Colours

Rob P kindly provided me with these photographs of the same pen. The bottom one is accurate. These extreme variations often cause problems for buyers who discover that the rare colour they thought they were buying turns out to be something duller and more common.

It’s hard to imagine that such a difference from the real colour can be entirely innocent. Differences in uncalibrated monitors can account for a certain amount of colour change but not this much. It looks like very bright light with a blue cast is responsible.

It happens mostly with the paler pens. It’s easier to decide what colour patterns should be. I would think that such an unreal picture would be the basis for returning a pen – after all, you’re not getting what you have every reason to think you should.

Of course PhotoShop and similar programs can be used to make a pen appear any colour but they can also easily restore accurate colour to an image with a colour cast or overexposure. The one exception I have found is in some of Parker’s English Duofold range of the mid-20th century. Greens in those materials that Parker used can be impossible to photograph accurately, usually appearing blue.

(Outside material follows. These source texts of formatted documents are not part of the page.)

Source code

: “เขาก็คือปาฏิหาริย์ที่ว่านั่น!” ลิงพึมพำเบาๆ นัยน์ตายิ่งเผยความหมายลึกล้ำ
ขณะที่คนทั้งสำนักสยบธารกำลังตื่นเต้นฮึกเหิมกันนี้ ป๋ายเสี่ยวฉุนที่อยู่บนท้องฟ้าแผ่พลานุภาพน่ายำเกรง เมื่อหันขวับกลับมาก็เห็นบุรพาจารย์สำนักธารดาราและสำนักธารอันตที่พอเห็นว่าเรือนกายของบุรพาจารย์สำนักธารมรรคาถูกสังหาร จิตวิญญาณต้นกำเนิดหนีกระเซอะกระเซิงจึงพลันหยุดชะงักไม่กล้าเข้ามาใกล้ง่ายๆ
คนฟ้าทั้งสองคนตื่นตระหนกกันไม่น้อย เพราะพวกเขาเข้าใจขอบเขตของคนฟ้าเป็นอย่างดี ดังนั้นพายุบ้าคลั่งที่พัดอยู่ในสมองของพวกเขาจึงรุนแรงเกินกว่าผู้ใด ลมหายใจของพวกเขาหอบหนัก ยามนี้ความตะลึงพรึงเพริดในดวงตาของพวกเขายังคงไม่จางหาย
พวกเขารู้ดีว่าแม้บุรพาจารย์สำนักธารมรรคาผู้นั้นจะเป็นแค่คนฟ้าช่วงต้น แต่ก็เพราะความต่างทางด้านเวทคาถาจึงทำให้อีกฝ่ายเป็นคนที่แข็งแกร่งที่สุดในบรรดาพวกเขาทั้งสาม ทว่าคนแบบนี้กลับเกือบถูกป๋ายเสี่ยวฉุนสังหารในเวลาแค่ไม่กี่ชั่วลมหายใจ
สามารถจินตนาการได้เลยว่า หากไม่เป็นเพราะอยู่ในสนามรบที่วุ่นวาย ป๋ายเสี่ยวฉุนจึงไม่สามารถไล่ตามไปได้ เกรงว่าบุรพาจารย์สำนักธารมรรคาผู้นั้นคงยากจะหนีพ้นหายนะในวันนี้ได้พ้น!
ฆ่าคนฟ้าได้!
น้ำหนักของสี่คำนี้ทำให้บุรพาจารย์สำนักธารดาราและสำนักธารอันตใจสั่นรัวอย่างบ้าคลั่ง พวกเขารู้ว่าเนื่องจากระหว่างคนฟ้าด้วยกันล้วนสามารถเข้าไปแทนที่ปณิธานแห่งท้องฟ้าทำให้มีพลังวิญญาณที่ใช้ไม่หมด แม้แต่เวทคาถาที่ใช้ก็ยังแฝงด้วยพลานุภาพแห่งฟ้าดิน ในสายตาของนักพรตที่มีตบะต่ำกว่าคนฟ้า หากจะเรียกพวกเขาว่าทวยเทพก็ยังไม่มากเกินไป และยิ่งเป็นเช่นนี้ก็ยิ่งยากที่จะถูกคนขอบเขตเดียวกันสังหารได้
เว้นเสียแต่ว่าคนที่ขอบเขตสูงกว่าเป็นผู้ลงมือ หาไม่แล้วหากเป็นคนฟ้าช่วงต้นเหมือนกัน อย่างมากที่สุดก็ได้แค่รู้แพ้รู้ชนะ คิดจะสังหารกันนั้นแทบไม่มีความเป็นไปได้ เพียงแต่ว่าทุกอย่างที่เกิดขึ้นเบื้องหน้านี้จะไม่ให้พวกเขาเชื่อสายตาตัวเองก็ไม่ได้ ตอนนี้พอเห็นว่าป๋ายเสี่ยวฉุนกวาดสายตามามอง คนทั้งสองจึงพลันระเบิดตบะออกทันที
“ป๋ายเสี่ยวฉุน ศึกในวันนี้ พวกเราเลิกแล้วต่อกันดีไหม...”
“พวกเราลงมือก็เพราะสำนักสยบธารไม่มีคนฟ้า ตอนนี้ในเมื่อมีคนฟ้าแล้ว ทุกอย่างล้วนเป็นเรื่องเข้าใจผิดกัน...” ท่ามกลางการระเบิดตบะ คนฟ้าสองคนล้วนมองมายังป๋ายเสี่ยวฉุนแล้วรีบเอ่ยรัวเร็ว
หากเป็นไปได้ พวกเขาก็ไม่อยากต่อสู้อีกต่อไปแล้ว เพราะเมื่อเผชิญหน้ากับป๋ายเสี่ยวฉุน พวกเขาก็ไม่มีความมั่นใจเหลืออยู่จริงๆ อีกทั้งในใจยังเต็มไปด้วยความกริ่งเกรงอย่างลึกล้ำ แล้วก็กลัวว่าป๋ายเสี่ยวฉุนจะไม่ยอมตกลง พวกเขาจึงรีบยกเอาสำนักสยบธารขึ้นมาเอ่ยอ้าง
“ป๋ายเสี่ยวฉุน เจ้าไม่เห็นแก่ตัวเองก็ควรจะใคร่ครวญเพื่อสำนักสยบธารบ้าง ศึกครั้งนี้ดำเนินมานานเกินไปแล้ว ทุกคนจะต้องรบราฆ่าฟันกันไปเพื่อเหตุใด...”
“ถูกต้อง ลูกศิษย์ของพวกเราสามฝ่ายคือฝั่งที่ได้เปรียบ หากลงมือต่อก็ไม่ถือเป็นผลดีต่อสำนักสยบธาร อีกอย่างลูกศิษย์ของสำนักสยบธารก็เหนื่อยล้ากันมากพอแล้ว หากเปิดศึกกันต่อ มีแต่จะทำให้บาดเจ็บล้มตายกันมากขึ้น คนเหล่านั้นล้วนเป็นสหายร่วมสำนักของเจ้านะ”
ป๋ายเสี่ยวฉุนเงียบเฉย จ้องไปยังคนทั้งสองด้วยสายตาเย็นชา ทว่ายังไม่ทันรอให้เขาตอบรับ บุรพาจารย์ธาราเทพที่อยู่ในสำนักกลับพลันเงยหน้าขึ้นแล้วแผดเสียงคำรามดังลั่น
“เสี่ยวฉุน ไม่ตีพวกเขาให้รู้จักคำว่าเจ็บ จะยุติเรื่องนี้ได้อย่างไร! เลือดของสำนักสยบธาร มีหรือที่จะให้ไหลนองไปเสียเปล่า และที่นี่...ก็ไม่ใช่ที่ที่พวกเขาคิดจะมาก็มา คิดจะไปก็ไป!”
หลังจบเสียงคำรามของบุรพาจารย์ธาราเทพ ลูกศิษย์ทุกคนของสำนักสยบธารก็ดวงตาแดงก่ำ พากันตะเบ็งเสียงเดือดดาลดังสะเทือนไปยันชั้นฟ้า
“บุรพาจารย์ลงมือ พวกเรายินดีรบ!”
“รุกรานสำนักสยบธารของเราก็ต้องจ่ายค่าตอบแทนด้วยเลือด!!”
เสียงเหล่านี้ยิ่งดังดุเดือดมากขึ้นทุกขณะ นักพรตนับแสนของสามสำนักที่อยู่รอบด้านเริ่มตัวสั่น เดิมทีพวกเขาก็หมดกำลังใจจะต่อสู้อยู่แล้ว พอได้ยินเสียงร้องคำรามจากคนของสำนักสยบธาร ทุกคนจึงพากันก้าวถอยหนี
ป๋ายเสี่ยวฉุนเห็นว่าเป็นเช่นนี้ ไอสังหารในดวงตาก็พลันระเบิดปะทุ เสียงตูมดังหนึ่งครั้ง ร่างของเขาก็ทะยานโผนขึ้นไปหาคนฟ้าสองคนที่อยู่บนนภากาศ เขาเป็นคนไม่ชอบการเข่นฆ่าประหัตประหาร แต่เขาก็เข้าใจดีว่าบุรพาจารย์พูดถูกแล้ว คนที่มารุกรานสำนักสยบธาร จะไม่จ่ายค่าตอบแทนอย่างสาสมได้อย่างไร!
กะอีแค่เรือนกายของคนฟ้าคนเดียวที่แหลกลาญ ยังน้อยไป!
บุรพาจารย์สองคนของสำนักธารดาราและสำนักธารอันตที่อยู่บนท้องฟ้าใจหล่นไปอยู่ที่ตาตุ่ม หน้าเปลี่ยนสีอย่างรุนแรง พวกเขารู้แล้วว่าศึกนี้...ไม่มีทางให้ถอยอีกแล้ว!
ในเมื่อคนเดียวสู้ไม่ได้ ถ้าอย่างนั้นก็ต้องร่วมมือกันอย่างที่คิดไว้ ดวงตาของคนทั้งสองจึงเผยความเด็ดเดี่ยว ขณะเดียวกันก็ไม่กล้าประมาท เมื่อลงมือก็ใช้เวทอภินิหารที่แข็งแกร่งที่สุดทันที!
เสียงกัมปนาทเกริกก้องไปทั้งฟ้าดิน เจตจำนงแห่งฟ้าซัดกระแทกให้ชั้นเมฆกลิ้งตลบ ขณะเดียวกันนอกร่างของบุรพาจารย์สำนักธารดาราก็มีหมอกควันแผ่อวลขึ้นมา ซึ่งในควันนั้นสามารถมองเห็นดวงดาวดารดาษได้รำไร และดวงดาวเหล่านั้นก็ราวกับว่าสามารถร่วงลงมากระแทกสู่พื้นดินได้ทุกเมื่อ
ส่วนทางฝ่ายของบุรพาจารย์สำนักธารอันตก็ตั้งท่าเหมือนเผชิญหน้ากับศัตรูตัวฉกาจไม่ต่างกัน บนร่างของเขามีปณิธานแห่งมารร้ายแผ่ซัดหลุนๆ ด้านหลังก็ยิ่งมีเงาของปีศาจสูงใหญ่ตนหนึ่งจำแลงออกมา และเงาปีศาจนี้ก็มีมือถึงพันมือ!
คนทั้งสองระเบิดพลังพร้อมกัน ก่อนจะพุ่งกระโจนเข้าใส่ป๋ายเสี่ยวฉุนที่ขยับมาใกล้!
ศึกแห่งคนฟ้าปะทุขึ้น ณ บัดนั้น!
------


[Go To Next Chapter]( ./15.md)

If a photograph leaps off the screen at you and is clearly a previously undiscovered colour in a Swan, think twice. It most likely isn’t.

5 thoughts on “Colours

  1. Deb.
    Realising that I would probably never own a bright red Ferrari, and settling for a similarly lovely and equally red Parker 45 , I have been fooled three times now , buying what for all the world looked like the ‘happy colour’ red as Parker called them, only to receive the much more common darker or burgundy (?) one.
    Upon complaining to the seller on a couple of occasions I was given the ‘difference in monitors’ excuse ..which personally I just don’t buy at all.
    Short of actually messaging the seller and asking exactly which sort of ‘red’ they have ..
    there’s pretty much no way of ascertaining from the pictures that some of them put up.
    I know I know …’fool me three time and shame on me !! ‘
    I’m a bit more circumspect now.
    Anyone want a couple of BURGUNDY 45s. 🤣😩

  2. I know from experience that it is quite difficult to get the colour of Swan pens accurate in photographs on the printed page, but really?! That must have been done to deceive. Calibration of monitors is a real issue, especially as the effect is cumulative (original photographer’s monitor, plus viewer’s monitor), but I’m also sure people tweak exposure and colours to make a pen look more attractive.

    Not knowing much about Swans before I started photographing them for TSP, I found it interesting that they chose to issue four colours (Blue, Green, Burgundy and Black) that look virtually identical under normal room lighting conditions! Another photographer’s nightmare….

    1. That’s a good point about the 50s Swans. Often impossible to tell apart without strong light. But yes, though eBay has done a lot to reduce the amount of chicanery possible, two of the remaining problems are colour and flex.